Ma nella pratica tale soggetto autonomo non sempre viene costituito, potendosi instaurare tra le aziende un mero rapporto di tipo contrattuale: in tal caso saremo invece di fronte ad una “non corporate joint-venture” o “joint venture contrattuale”.
Dal punto di vista formale, l’impianto di un contratto di joint-venture è caratterizzato di solito da un accordo-base cui afferiscono una serie di accordi accessori o ‘accordi satellite’ (es. accordi di protezione del marchio, di cessione del know-how, contratti di assunzione, ecc.), i quali, tutti insieme danno corpo ad un sistema di contratti, dei quali l'accordo base costituirà la chiave di riferimento essenziale per la loro interpretazione.
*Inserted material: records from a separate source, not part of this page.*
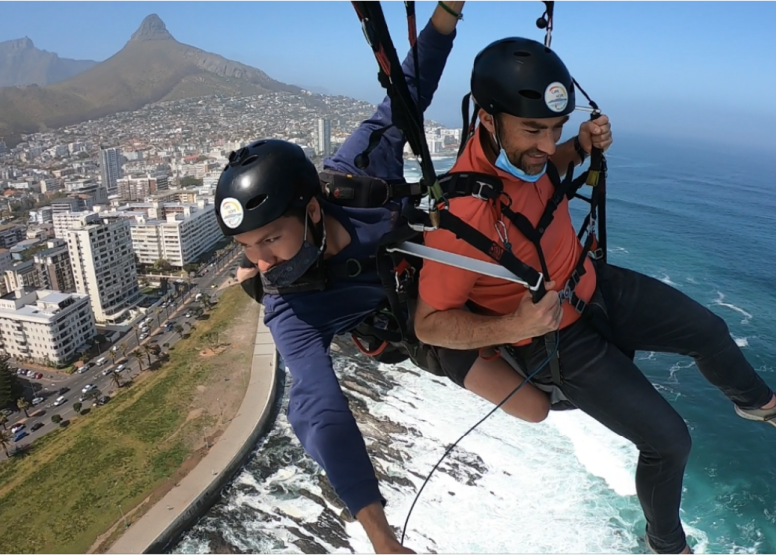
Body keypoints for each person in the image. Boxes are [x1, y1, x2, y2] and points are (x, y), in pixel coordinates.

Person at [412, 36, 776, 554]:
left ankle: (758, 404)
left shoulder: (532, 160)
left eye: (554, 128)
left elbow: (550, 167)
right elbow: (429, 322)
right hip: (552, 339)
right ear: (488, 121)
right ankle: (665, 543)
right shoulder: (459, 215)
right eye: (533, 129)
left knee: (711, 331)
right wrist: (512, 328)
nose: (544, 144)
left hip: (593, 285)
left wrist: (581, 142)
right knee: (669, 443)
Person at [215, 3, 545, 553]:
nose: (264, 261)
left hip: (444, 272)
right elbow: (320, 411)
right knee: (532, 407)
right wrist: (381, 537)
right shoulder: (289, 308)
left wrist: (446, 13)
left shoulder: (355, 174)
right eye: (248, 249)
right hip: (419, 328)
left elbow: (405, 94)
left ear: (313, 210)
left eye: (270, 239)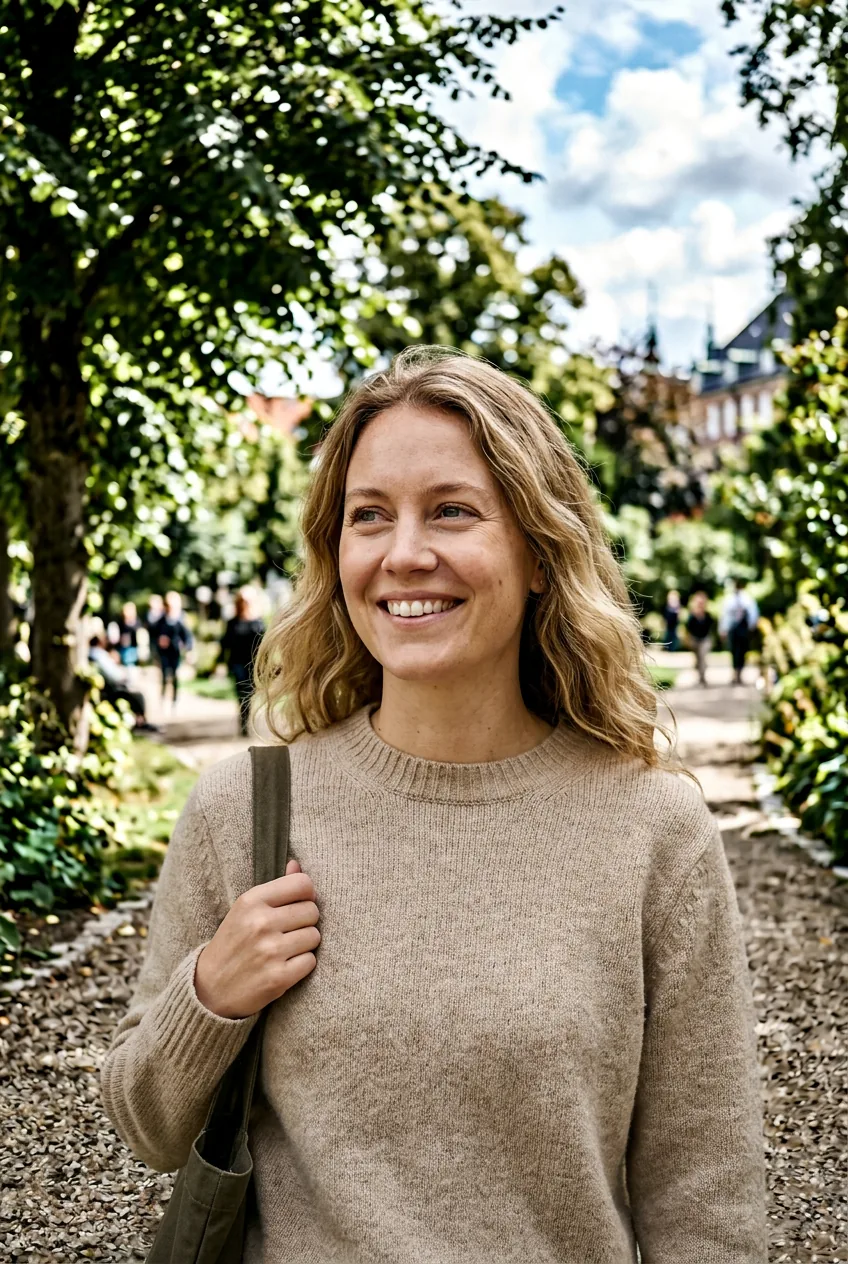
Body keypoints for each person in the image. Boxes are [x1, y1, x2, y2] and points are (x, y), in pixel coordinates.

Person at [101, 348, 768, 1263]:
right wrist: (212, 993)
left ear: (540, 553)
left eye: (452, 511)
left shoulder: (654, 829)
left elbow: (706, 1193)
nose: (404, 554)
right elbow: (146, 1128)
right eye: (369, 517)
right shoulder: (248, 808)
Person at [88, 633, 158, 732]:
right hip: (111, 689)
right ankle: (140, 722)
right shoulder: (99, 655)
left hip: (108, 687)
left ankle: (139, 721)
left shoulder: (94, 653)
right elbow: (115, 676)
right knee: (138, 694)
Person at [219, 587, 265, 736]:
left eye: (249, 600)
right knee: (241, 690)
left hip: (252, 662)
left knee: (250, 692)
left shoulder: (258, 622)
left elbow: (264, 644)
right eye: (244, 600)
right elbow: (225, 643)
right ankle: (244, 721)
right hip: (237, 662)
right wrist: (220, 662)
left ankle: (247, 718)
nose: (246, 603)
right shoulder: (233, 622)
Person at [148, 590, 193, 711]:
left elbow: (187, 636)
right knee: (164, 675)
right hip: (163, 652)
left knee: (175, 676)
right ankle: (163, 699)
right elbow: (153, 633)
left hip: (175, 651)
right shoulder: (161, 620)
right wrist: (158, 642)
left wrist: (188, 648)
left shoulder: (181, 619)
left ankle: (174, 701)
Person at [719, 579, 760, 686]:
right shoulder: (729, 599)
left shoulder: (747, 598)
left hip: (743, 628)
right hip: (733, 628)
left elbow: (753, 613)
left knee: (742, 651)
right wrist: (723, 629)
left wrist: (751, 627)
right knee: (734, 650)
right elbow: (725, 615)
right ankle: (735, 673)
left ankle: (740, 672)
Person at [685, 590, 715, 687]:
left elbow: (711, 627)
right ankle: (700, 676)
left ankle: (703, 677)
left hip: (705, 639)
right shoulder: (692, 616)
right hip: (695, 640)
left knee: (702, 657)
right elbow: (688, 628)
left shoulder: (707, 615)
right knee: (697, 659)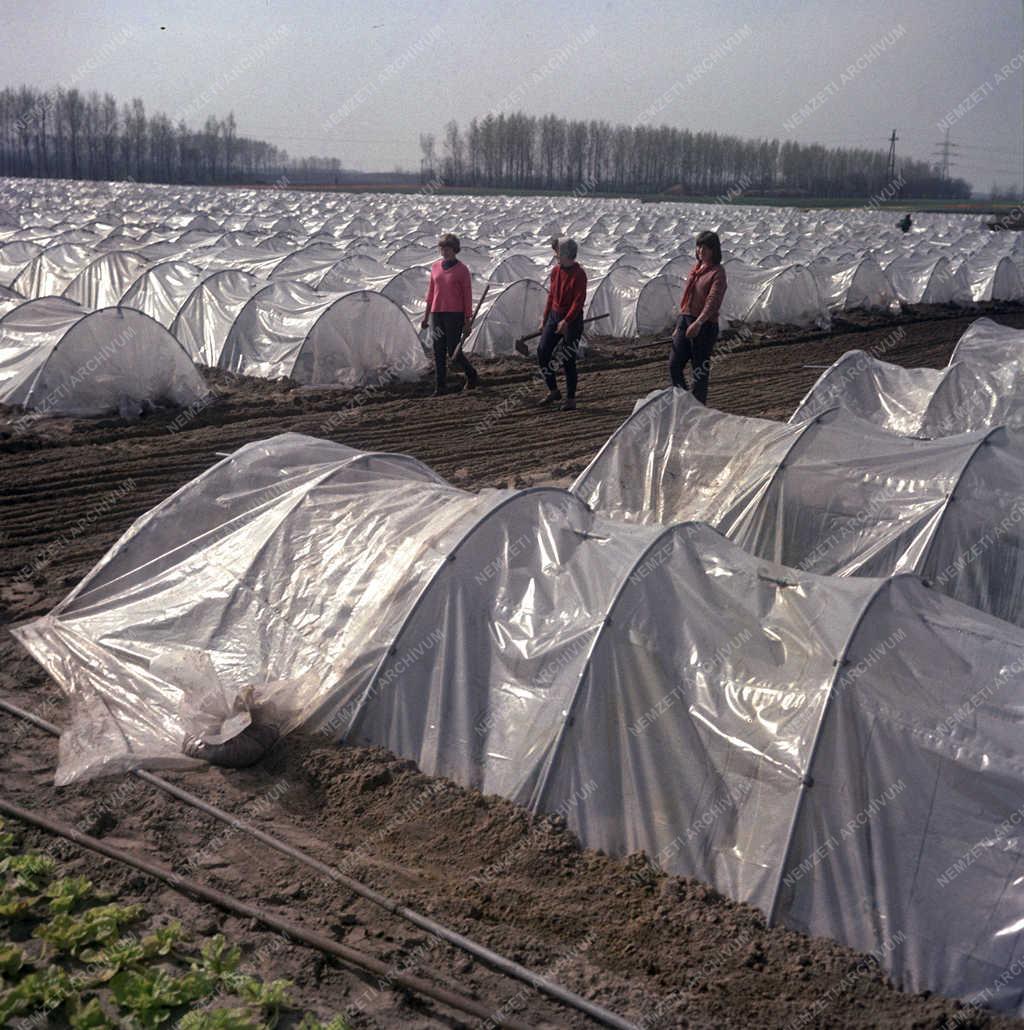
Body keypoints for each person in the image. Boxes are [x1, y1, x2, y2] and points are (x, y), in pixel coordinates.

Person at [670, 230, 727, 404]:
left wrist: (699, 322)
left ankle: (697, 407)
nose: (701, 251)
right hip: (685, 319)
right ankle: (684, 401)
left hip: (705, 325)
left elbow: (712, 301)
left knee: (699, 371)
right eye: (699, 246)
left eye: (706, 248)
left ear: (714, 250)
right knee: (674, 364)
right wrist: (679, 324)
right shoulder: (696, 269)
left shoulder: (717, 272)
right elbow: (687, 299)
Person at [421, 233, 479, 395]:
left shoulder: (462, 270)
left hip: (454, 314)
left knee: (453, 349)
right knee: (438, 349)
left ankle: (471, 373)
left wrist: (467, 319)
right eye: (442, 249)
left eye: (448, 249)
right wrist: (426, 317)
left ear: (455, 250)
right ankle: (440, 386)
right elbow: (431, 293)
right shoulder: (435, 267)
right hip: (437, 313)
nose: (445, 252)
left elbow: (467, 295)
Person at [537, 238, 586, 411]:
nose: (556, 255)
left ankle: (571, 399)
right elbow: (552, 296)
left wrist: (567, 320)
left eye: (557, 252)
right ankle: (553, 390)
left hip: (572, 320)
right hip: (555, 315)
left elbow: (578, 301)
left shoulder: (579, 274)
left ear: (566, 254)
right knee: (542, 351)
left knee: (567, 358)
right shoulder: (556, 271)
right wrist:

Per le joint ventures da costituire all’estero, gli imprenditori nazionali possono oggi trovare un prezioso supporto nella SIMEST (Società Italiana per le Imprese all’Estero), la quale opera attraverso una rete di qualificati professionisti (oggi distaccati anche presso gli Sportelli Regionali per l’Internazionalizzazione), e che offre assistenza e consulenza nel montaggio di tali tipi di operazioni, soprattutto sotto il profilo finanziario.